Personal information
- Full name: Robert Lewis Stone
- Date of birth: 26 May 1925
- Place of birth: Somerville, Victoria
- Date of death: 24 June 2015 (aged 90)
- Place of death: Inverloch, Victoria
- Original team(s): Hastings

Playing career^{1}
- Years: Club / Games (Goals)
- 1942–43, 1949: Melbourne / 8 (0)
- ^{1} Playing statistics correct to the end of 1949.

= Bob Stone =

Australian rules footballer (1925–2015)

Robert Lewis Stone (26 May 1925 – 24 June 2015) was an Australian rules footballer who played with Melbourne in the Victorian Football League (VFL).

==Personal life==
The son of Ronald William Stone (1897–1967), and Gertrude Amy Stone (1898–1951), née Berryman, Robert Lewis Stone was born at Somerville, Victoria, on 26 May 1925.

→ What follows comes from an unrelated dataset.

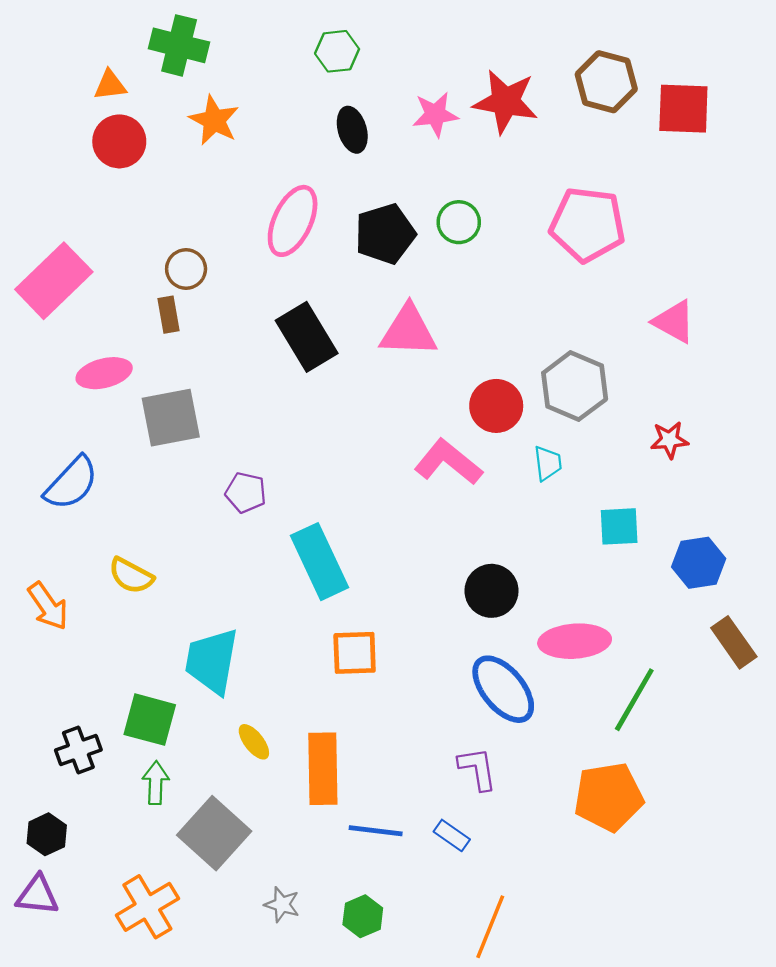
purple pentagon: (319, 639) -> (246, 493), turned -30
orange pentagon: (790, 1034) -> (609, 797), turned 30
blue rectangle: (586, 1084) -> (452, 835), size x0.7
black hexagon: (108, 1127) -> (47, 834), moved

Stone married Jean Alison Bourne in 1949. He died from a stroke on 24 June 2015, at the age of 90.

==Australian rules football==
Cleared to Melbourne from Somerville, Stone's football career was interrupted by his service in the Royal Australian Navy in the Second World War, enlisting as he turned 18 and serving on several ships until the end of the war.